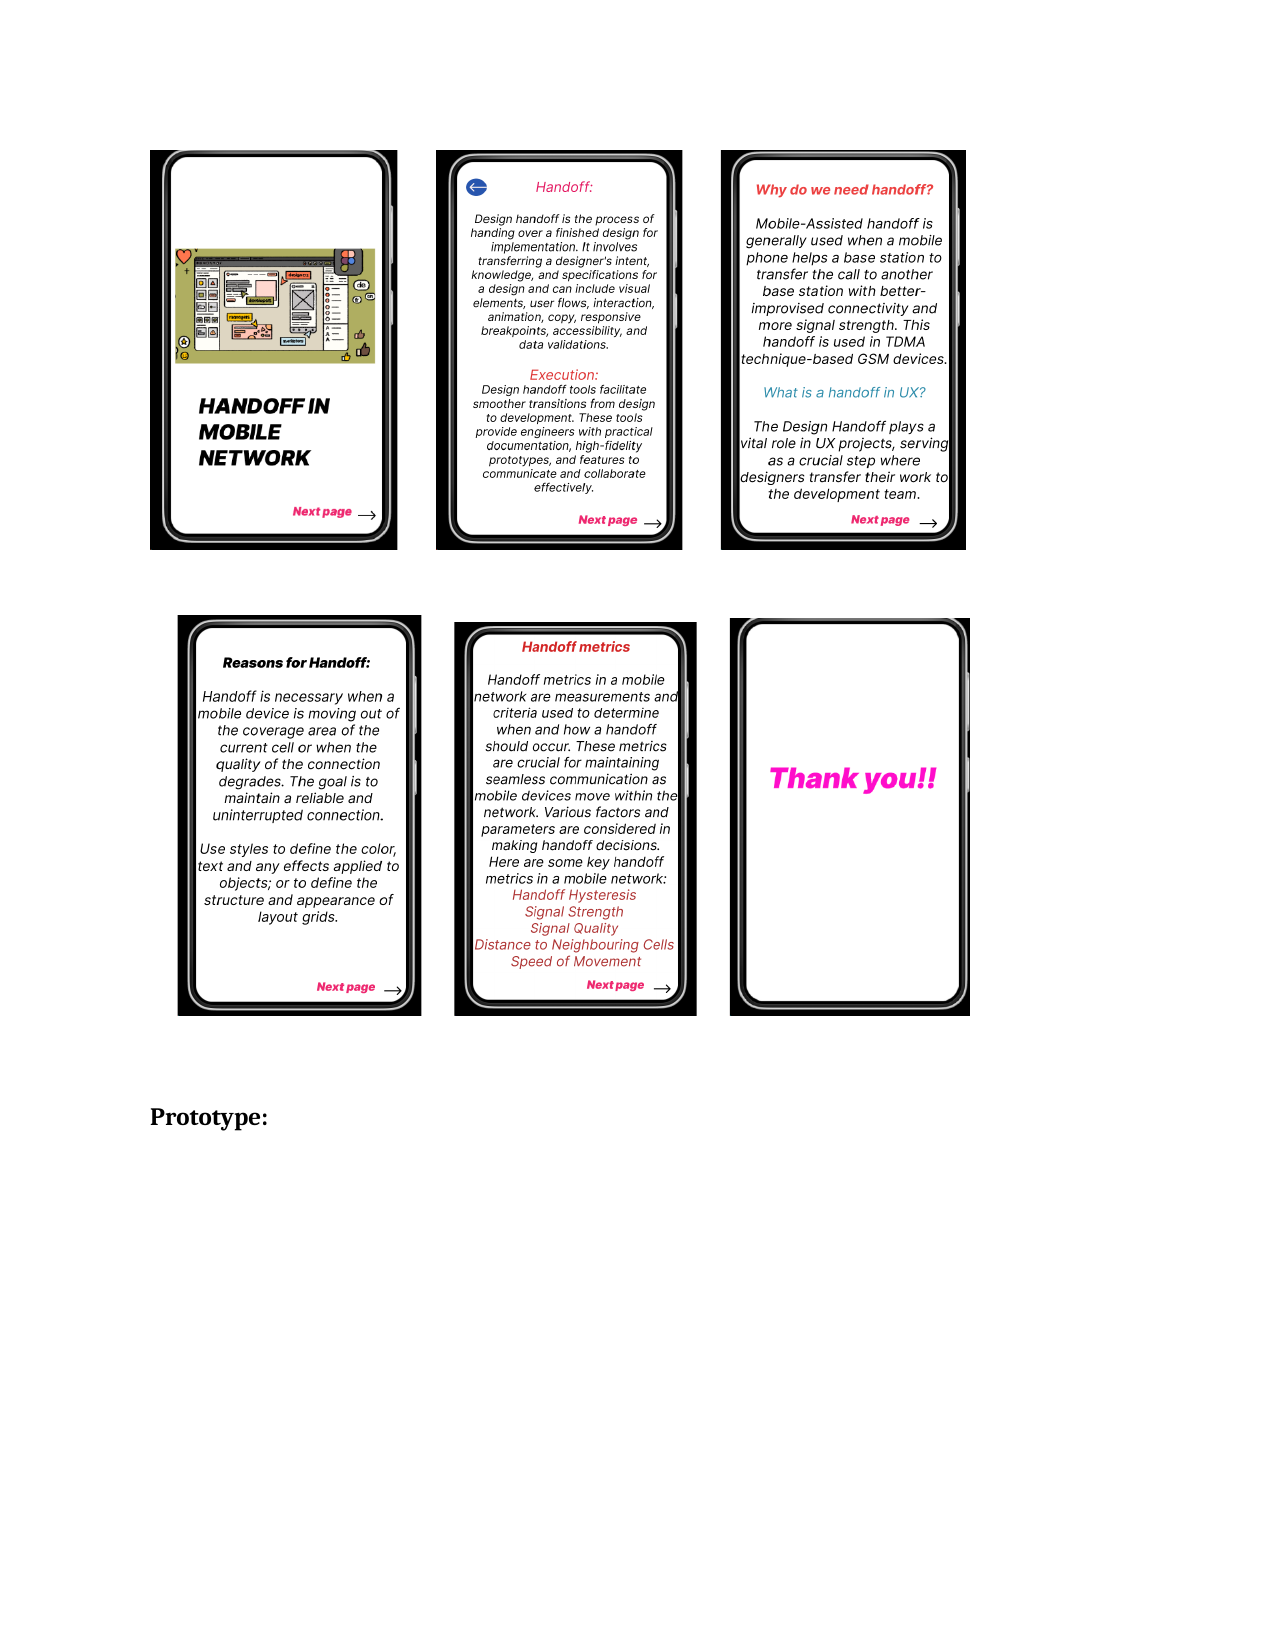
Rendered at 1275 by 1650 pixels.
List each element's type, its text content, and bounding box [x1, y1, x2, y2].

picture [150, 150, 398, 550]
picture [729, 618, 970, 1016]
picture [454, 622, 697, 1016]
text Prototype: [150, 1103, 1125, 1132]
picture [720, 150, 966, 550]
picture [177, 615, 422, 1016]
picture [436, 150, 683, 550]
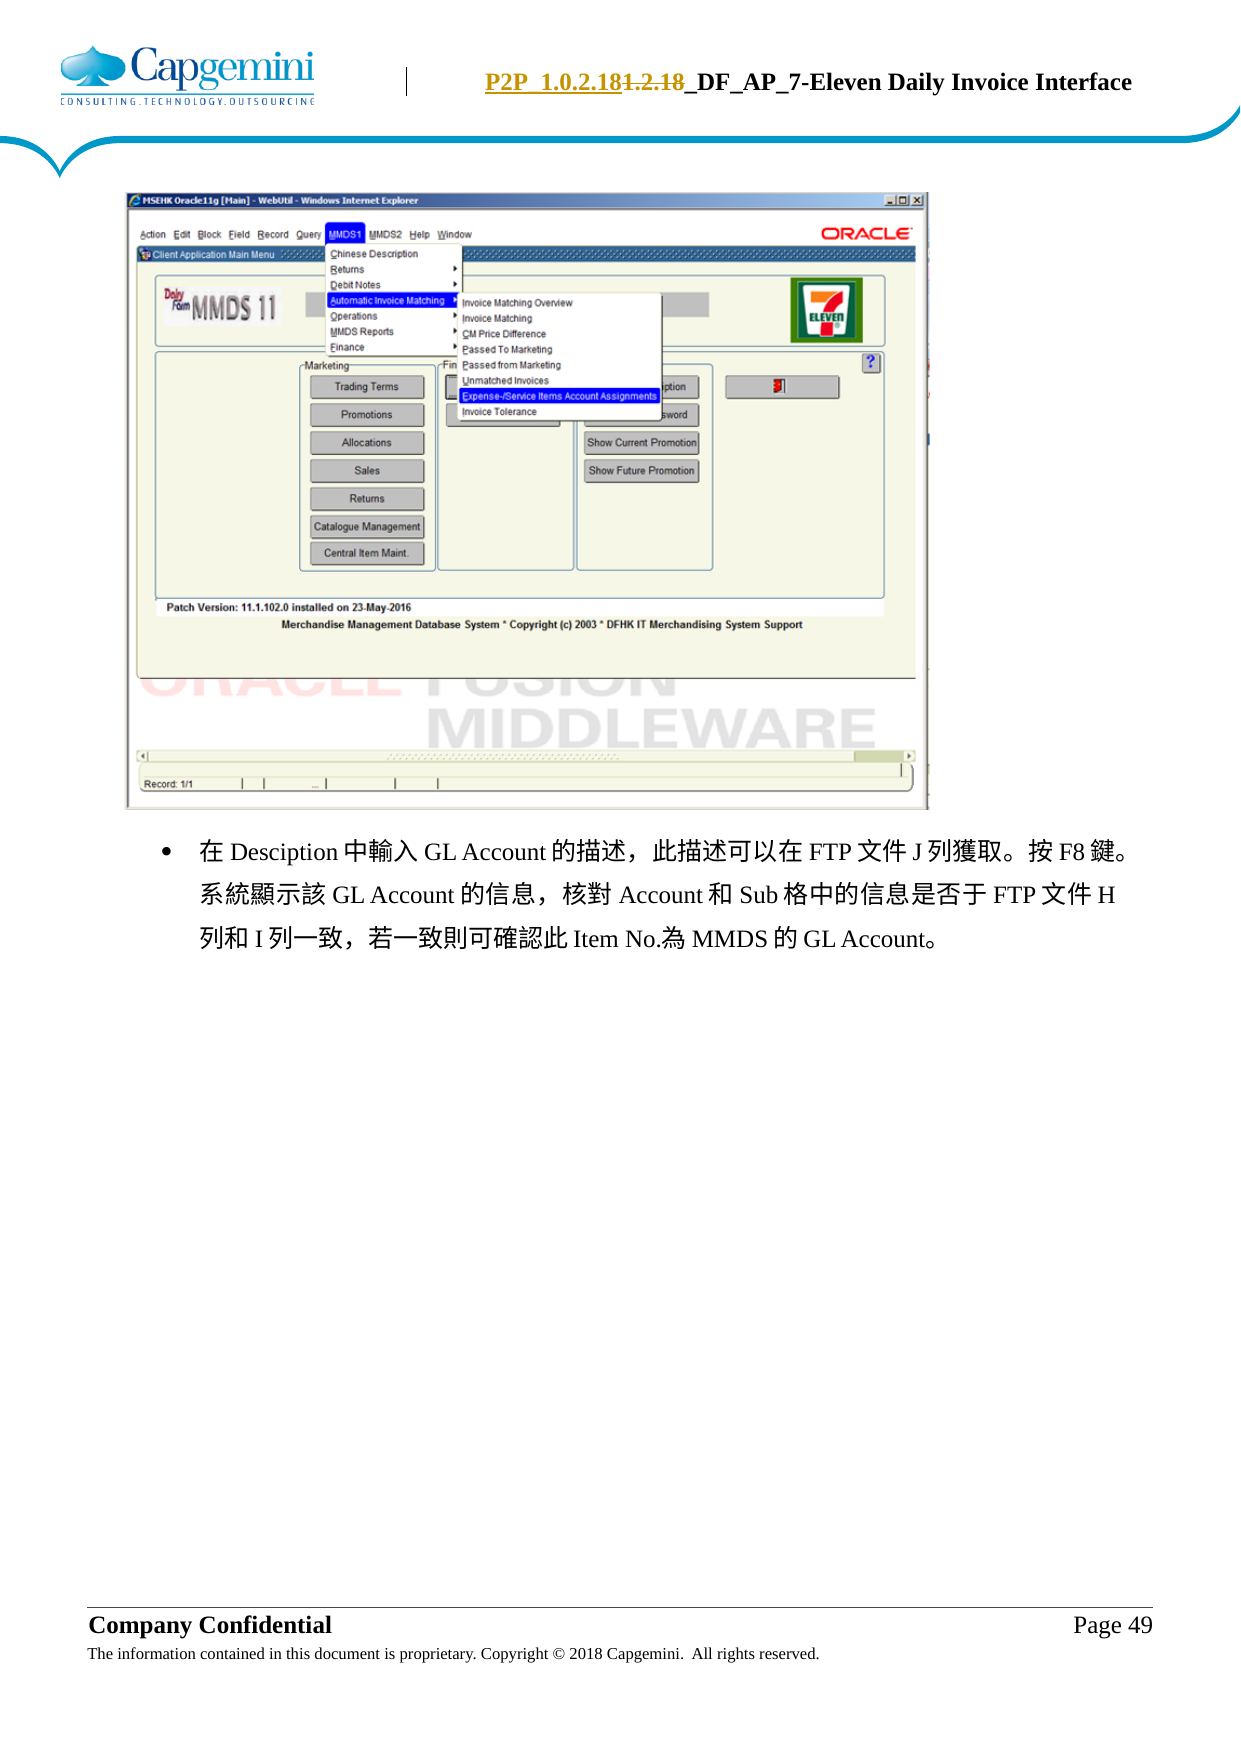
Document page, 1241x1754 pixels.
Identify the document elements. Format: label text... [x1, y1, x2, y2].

■ WHAT TO PRODUCE: Pictures stay out. Print the lines of the records above exactly, from the first through the one with "Document page, 1241x1754 pixels.".

■ REPLY:
Rendered at 1275 by 1650 pixels.
List each element's type, its text content, and bounding box [x1, y1, x2, y2].

picture [150, 150, 398, 550]
picture [729, 618, 970, 1016]
picture [454, 622, 697, 1016]
text Prototype: [150, 1103, 1125, 1132]
picture [720, 150, 966, 550]
picture [177, 615, 422, 1016]
picture [436, 150, 683, 550]
Document page, 1241x1754 pixels.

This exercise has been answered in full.